_Try it_
Look through the entries below and show every line containing the word "lines".

*** Material for the task ***

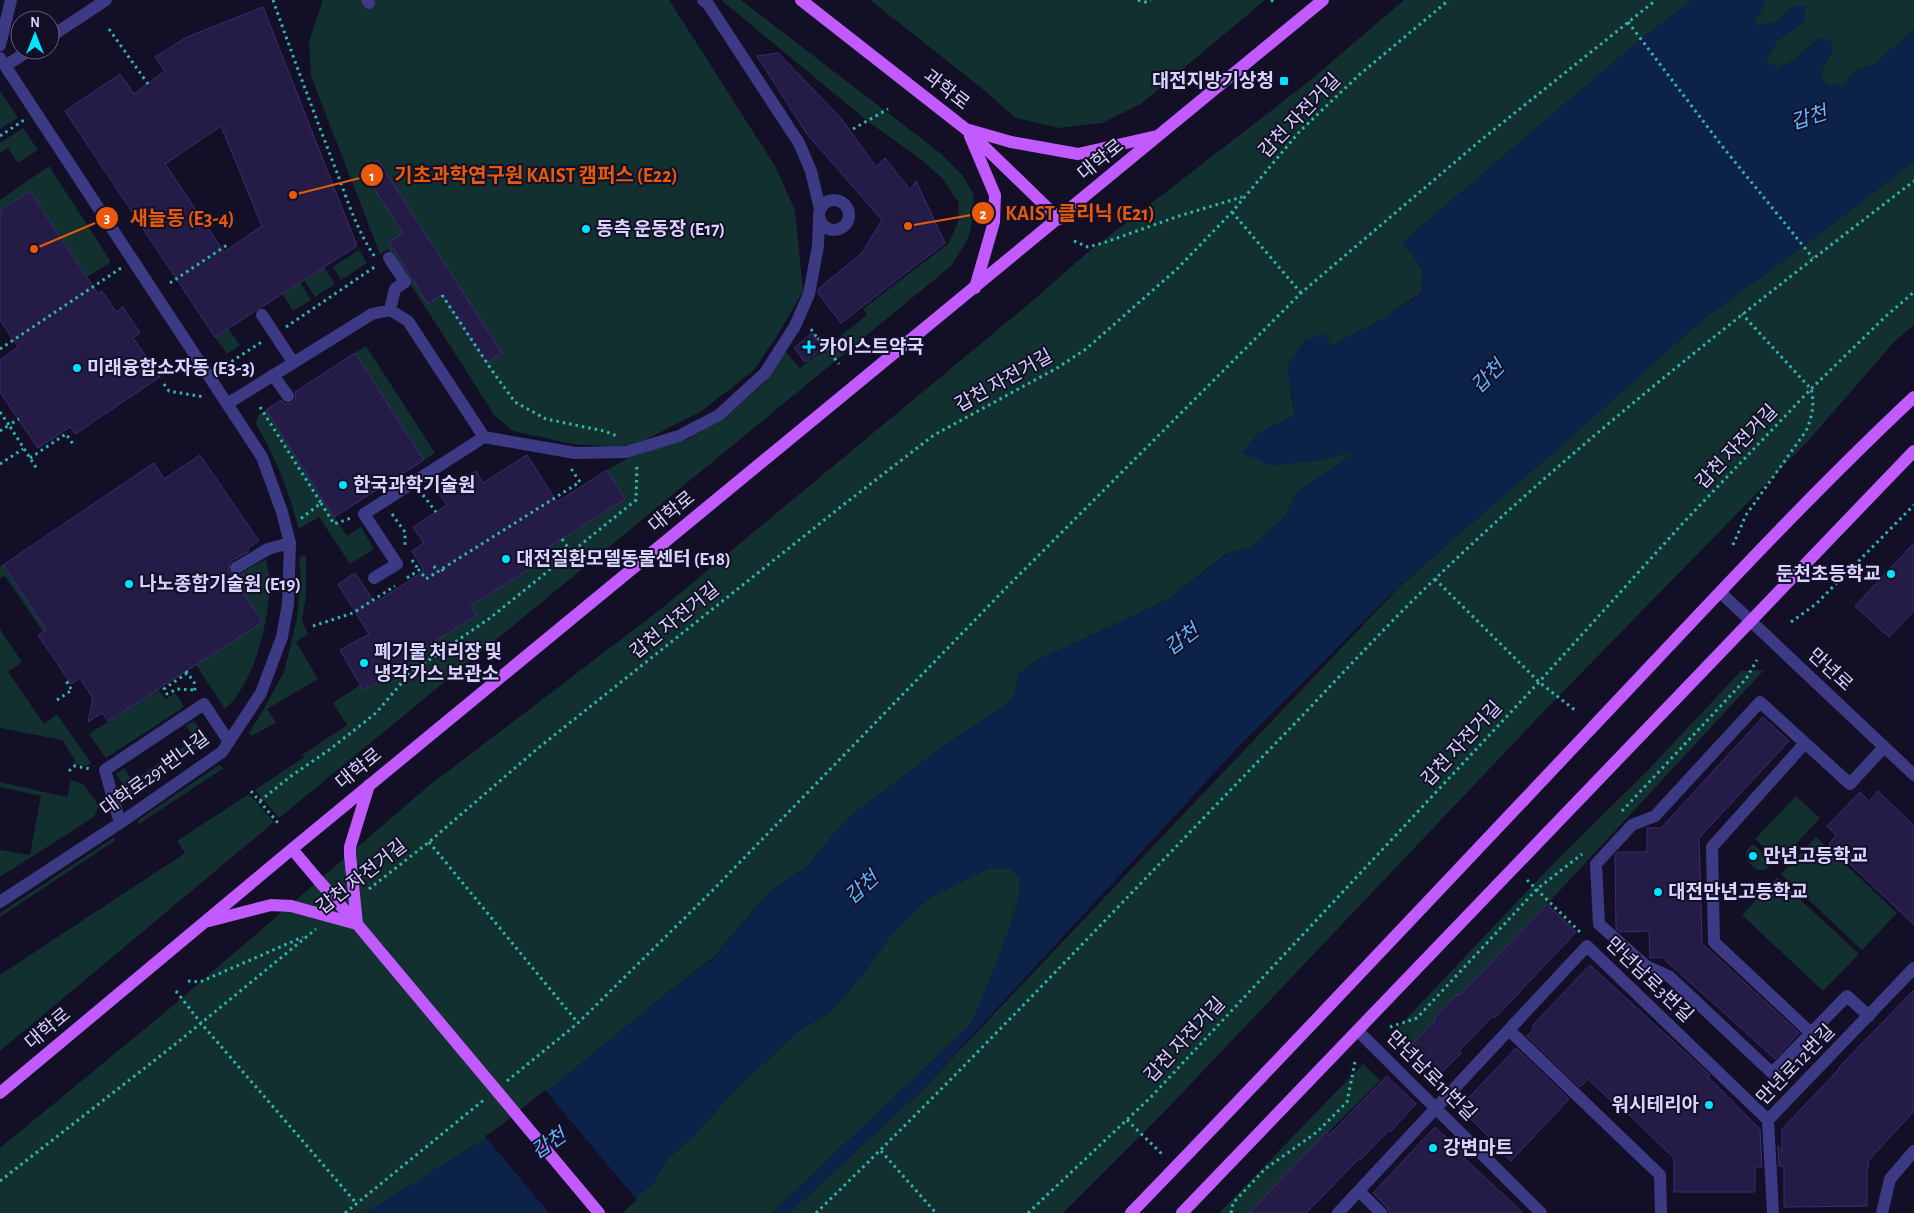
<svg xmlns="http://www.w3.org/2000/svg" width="1914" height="1213" viewBox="0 0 1914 1213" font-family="'Alegreya Sans','Noto Sans KR',sans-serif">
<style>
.green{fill:#12302f}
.water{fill:#0c2248}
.pier{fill:#130f26}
.building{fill:#241b47;stroke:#3b2d73;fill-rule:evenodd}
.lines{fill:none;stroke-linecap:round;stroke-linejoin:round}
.path{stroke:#2fb8b0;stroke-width:3;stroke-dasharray:2.5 4;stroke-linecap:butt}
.minor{stroke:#3d3a85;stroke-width:12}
.major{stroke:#c25bff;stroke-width:12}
.major-bridge{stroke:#c25bff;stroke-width:12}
.poi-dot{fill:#00e5ff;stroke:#130f26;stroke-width:2}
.labels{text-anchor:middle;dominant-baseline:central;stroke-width:4;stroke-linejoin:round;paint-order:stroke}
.poi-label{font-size:19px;font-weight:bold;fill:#d9d4ff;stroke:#130f26;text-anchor:start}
.street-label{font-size:19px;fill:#d9d4ff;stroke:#130f26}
.water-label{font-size:20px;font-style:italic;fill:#62b6ff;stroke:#130f26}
.leader{fill:none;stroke:#e8590c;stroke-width:2}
.callout-dot{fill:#e8590c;stroke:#130f26;stroke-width:2}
.mark-label{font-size:15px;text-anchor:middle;font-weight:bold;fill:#fff}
.callout-label{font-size:20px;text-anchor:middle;font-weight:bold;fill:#e8590c;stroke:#130f26;stroke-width:4;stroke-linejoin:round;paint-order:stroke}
</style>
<rect width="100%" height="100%" fill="#130f26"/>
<path class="green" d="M323,0H669L775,166L795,210L803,291L777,336L753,371L700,412L645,440L619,447L572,444L513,431L495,416L388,249L380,254L311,76L309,41Z
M721,0H741L940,153L963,176L974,195L972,222L968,239L951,266L279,818L255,790L304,757L302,755L347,725L333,703L360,685L363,690L388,676L391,669L476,615L471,606L553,554L549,547L625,499L607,470L630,457L688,439L726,417L767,380L785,351L800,368L867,315L863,309L949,243L958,222L959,203L942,178L918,157L870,123Z
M870,0H1265L1141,104L1102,123L1059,128L1016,118L979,86Z
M1404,0H1692L1641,39L1404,241L1423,271L1421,293L1384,318L1332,346L1290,390L1295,415L1258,433L1316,461L1352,451L1351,455L1295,494L1287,514L1252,547L1226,554L1167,600L1036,661L1018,675L1015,695L1008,704L946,744L848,818L807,866L769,892L713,958L672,989L505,1126L366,1213H0V1148L169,1009L426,788L661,609L1031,302L1087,253L1307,83Z
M1766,0H1914V30L1873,65L1853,72L1844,86L1827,85L1820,75L1833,50L1818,39L1797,58L1777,69L1765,60L1777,41L1804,21L1792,6L1776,22L1753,26Z
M0,91L18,118L0,129Z
M23,128L38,150L18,163L8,148L0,153V143Z
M1914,162V325L1893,343L1809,440L1549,706L1166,1110L1063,1213H789L919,1093L1399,587L1700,322Z
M49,166L111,262L87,277L30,191L9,204L15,213L0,219V200Z
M359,250L367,263L341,280L333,267Z
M324,267L335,284L315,297L304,280Z
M300,282L311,300L293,311L282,293Z
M228,328L240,345L227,354L215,337Z
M366,346L435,453L424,460L355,353Z
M266,410L347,536L361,527L374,549L350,564L319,517L300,528L298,527C289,490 275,457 256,424L258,415Z
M302,556H306V596L302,620L308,634L296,642L318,679L267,709L276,723L251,736L249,733L266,705L284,672L297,618L301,575L299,560Z
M266,559C267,567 270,575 270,582C269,622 255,682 225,709L196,665L262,622L241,589L244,571Z
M3,565L47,630L43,632L5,576L0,578V566Z
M0,629L22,662L8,672L44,724L57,714L91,763L86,766L74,764L75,760L62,740L0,728Z
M1764,670L1552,899L1405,1053L1389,1037L1549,868L1647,771L1741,671Z
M158,689L165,699L175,693L184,707L106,758L89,734Z
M194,721L207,740L201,746L129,794L116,774L124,768L133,781L195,739L186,726Z
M219,765L224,768L139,824L137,822L141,818Z
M71,780L83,784L99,806L94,817L0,877V850L30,855L41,796L0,787V782L67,797Z
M249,794L274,822L0,1051V975L185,853L177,841Z
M1796,796L1820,818L1779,862L1755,839Z
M1816,837L1897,913L1862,950L1781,874Z
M113,838L116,840L0,917V913Z
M1753,844L1774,863C1770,867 1765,871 1759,870C1751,868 1744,857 1747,850C1749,847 1751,846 1753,844Z
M990,868L1012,869L1019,876V897L1011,924L986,990L971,1024L772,1213H618L653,1183L667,1159L693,1137L736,1089L802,1028L831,1012L868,968L890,936L928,899Z
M1777,878L1859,954L1823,991L1742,915Z
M1363,1064L1380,1080L1249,1213H1219Z"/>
<path class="water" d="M1692,0H1766L1753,26L1776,22L1792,6H1806L1805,21L1777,41L1765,60L1777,68L1797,58L1819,39L1830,40L1833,50L1820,75L1827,85L1844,86L1853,72L1873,65L1914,30V162L1803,247L1700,322L1574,435L1398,587L1239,746L919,1093L789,1213H772L971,1024L986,990L1011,924L1019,897V876L1012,869L990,868L928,899L890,936L868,968L831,1012L802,1028L736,1089L693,1137L667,1159L653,1183L618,1213H366L505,1126L672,989L713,959L769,892L807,866L848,818L946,744L1008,704L1015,695L1018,675L1036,661L1167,600L1227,554L1252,547L1287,514L1295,494L1351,455L1352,451L1316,461L1271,466L1242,452L1258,433L1295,415L1287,366L1304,341L1324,333L1332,346L1384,318L1421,294L1423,271L1403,242L1641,39Z"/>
<path class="pier" d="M545,1090L637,1200L622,1213H549L485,1136L503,1124Z"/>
<path class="building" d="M263,7L357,246L215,337L65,111L120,74L134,94L165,71L155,57L187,37ZM221,126L262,226L224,252L165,164Z
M778,53L840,117L876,167L885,158L910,190L916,181L945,243L841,323L818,293V289L862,253L882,220L807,134L757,56Z
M378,160L502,353L486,363L442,295L428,304L389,242L403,233L362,170Z
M30,191L98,294L102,291L116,312L123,307L140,333L133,338L160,377L75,434L70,427L38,448L0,392V360L18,347L0,320V210Z
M812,333L824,347L805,362L794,348Z
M355,353L424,460L334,517L266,410L281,400L285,404L292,403L296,399L295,392Z
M200,455L259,541L248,548V552L231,561L228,569L232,575L237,576L244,573L241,589L263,622L108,721L102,713L88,722L93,698L80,678L71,684L38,635L46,630L3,565L154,463L164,479Z
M527,455L557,502L607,470L625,499L549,547L553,554L471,606L477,615L386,672L388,676L363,690L340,650L369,634L338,584L355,573L375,603L424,571L412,551L424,543L413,527L447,505L439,494L476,471L483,483Z
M1914,543V611L1889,637L1855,606Z
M1763,717L1789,741L1699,838L1702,943L1799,1033L1775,1059L1662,957L1650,958L1649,931L1620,932L1616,929L1615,855L1618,852H1647V828H1661Z
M1878,791L1914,826V925L1829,844L1836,835L1827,826L1860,792L1869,801Z
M1547,904L1576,932L1495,1018L1493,1016L1459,1051L1461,1053L1438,1076L1408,1048L1436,1019L1434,1018L1457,994L1459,996Z
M1590,965L1710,1075L1708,1077L1760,1129L1762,1167H1755V1192H1674V1158L1621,1107L1620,1109L1588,1079L1580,1087L1527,1036L1534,1028L1532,1026Z
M1914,990V1111L1869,1160L1868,1168H1867V1206L1784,1207V1166H1779L1778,1146L1782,1151V1129L1840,1068L1839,1067Z
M1516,1048L1569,1099L1511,1161L1487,1139L1489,1137L1459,1108Z
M1387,1076L1416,1104L1390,1132L1389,1130L1360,1160L1359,1159L1306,1213H1249L1326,1132L1329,1135Z
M1435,1127L1464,1154L1462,1156L1523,1213H1389L1387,1207L1373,1193Z"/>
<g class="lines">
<path class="path" d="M273,0C293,57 314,113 336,170C347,199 357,231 375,257
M1138,0L1145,2L1151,0
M1271,0L1274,2
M1628,22L1722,146L1813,258
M109,29L148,84
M853,129L888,109
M0,136L24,120
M1232,212L1301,293
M1074,241L1088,247L1103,243L1179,216L1242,197
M170,283L227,245
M442,295L493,372L515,402L546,419L604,431L617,436
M286,327L376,266
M811,329L818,339
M818,338L839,364
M0,349L121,268
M226,365L263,341
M164,384L169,391L204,397
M260,407L321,503L299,520
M0,412L9,425L19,419
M0,431L9,425L37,469
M30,458L66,434L73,444
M0,464L23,449
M423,495L436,512
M321,503L334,524L351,518
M392,514L405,532V548
M562,539L572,553
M1733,545L1746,515L1806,431C1812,417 1815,404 1811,389L1742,314
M576,549L598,561
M412,560L419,570
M434,566L437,572
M442,569L445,574
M407,578L419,570L426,579L580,482L570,467
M1435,579L1539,682L1576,711
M1791,622L1816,604L1914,505
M313,626L353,613L395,586
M186,671L194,682L195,691
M187,673L164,689L167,694L177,689L194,690
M57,700L72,690L67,683L69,681
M69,771L74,766L91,769
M251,791L278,823
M260,801L291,776L329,750L376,713L410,673L490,618L636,500L637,464
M1622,811L1746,679L1757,660
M429,842L578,1023
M1527,880L1580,932
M369,889L429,842L537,749L838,509L934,435L1057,368L1086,349L1177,269L1232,212L1300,131L1359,75L1449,0
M188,981L200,982L303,937
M176,991L200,1022L357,1204
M1390,1027L1417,1018L1537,889L1582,854
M507,1081L578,1023L712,891L1007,587L1301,293L1481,140L1656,0
M1127,1120L1163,1155
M881,1151L936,1213
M0,1181L178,1042L316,929
M345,1213L485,1099
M816,1213C972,1062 1121,903 1272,747C1327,691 1379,632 1436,578C1585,435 1750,307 1914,181
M1028,1213L1151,1097L1539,682L1683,523L1811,389L1885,317L1914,292
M1231,1213L1233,1203L1265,1169L1317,1132L1347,1102L1355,1062"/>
<path class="minor" d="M367,0L369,3
M703,0L708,4L799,143L811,171L820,209
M50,37L106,0
M0,45L11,0
M0,58L262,457L282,512L290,543L288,604L282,637L261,693L222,752L120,823L0,902
M5,66L30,50
M819 215a15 15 0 1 1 30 0a15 15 0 1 1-30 0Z
M389,258L405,282L395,289L390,310
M262,315L293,362
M273,375L288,396
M227,404L372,314L390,310L408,321L484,437L364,514L397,564L374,578
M484,437L575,453L626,452L679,436L719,415L765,373L795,326L809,294L818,246L819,219
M236,568L268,549L290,543
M1720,592L1914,775
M1805,743L1760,702L1655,816L1632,825L1596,864L1599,924L1646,966L1670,977L1772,1073L1847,996L1869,1016
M120,823L105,770L204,704L229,742
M1509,1030L1660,1175L1661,1213
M1358,1031L1541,1213
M1811,1033L1714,942L1712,847L1805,743L1850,784L1884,747
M1359,1191L1381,1213
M1338,1213L1587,946L1768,1120
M1773,1213L1768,1120L1914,968
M1882,1213L1890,1179L1914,1151"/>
<path class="major" d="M801,0L967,130L1059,219
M969,130L1011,142L1078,154L1157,136
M970,136L995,195L994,222L975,288
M292,849L319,881
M350,855V847L369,785
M209,921L271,905L291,906
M0,1093L292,849L1323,0
M1131,1213C1285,1054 1437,892 1589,731C1696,618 1801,503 1914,397
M1182,1213L1914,451"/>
<path class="major-bridge" d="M350,855L357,924
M319,881L357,924L599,1213
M291,906L357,924"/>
</g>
<g class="poi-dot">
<rect x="1279" y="76" width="10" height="10" rx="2.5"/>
<circle cx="586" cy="229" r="5"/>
<path d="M806.5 339.5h5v5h5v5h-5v5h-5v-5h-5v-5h5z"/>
<circle cx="77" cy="368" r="5"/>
<circle cx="343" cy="485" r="5"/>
<circle cx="506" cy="559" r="5"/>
<circle cx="1891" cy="574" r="5"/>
<circle cx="129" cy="584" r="5"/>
<circle cx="364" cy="663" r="5"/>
<circle cx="1753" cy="856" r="5"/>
<circle cx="1658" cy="892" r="5"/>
<circle cx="1709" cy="1105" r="5"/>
<circle cx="1433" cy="1148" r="5"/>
</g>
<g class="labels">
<g class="poi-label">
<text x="1274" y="81" text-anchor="end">대전지방기상청</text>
<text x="596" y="229">동측 운동장 (E17)</text>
<text x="819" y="347">카이스트약국</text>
<text x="87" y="368">미래융합소자동 (E3-3)</text>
<text x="353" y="485">한국과학기술원</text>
<text x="516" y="559">대전질환모델동물센터 (E18)</text>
<text x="1881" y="574" text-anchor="end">둔천초등학교</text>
<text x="139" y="584">나노종합기술원 (E19)</text>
<text x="374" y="652">폐기물 처리장 및<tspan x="374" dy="22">냉각가스 보관소</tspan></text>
<text x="1763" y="856">만년고등학교</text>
<text x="1668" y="892">대전만년고등학교</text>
<text x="1699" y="1105" text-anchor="end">워시테리아</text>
<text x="1443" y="1148">강변마트</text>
</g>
<g class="street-label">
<text transform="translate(946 90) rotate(38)">과학로</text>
<text transform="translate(1300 116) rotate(-46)">갑천 자전거길</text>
<text transform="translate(1101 160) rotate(-39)">대학로</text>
<text transform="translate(1004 381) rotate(-29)">갑천 자전거길</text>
<text transform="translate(1737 447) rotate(-46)">갑천 자전거길</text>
<text transform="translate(672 512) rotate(-39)">대학로</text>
<text transform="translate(675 621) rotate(-39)">갑천 자전거길</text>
<text transform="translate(1830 670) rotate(43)">만년로</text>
<text transform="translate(1462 744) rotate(-47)">갑천 자전거길</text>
<text transform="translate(359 769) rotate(-39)">대학로</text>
<text transform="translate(155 774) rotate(-36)">대학로291번나길</text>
<text transform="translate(362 877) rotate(-38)">갑천 자전거길</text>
<text transform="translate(1649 980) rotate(44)">만년남로3번길</text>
<text transform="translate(48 1029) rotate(-40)">대학로</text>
<text transform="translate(1185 1040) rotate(-47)">갑천 자전거길</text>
<text transform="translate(1796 1065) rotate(-46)">만년로12번길</text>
<text transform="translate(1431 1076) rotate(45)">만년남로11번길</text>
</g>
<g class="water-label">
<text transform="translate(1809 118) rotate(-18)">갑천</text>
<text transform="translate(1488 377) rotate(-45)">갑천</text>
<text transform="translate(1182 640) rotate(-37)">갑천</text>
<text transform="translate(862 888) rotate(-42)">갑천</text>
<text transform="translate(549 1144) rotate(-34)">갑천</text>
</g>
</g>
<path class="leader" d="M293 195L372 175M908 226L983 213M34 249L107 218"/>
<g class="callout-dot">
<circle cx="293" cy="195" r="5"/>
<circle cx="908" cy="226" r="5"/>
<circle cx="34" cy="249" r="5"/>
<circle cx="372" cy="175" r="12"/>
<circle cx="983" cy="213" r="12"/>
<circle cx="107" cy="218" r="12"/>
</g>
<g class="mark-label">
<text x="372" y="181">1</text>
<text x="983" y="219">2</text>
<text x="107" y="223">3</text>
</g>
<g class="callout-label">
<text x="536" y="182">기초과학연구원 KAIST 캠퍼스 (E22)</text>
<text x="1080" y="220">KAIST 클리닉 (E21)</text>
<text x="182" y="225">새늘동 (E3-4)</text>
</g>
<g transform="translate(35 35)"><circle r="24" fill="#130f26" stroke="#625e7d"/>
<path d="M0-4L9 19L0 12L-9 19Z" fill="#00e5ff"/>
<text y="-8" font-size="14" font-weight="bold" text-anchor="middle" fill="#d9d4ff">N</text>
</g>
</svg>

*** End of Material for the task ***

_Response to the task_
.lines{fill:none;stroke-linecap:round;stroke-linejoin:round}
<g class="lines">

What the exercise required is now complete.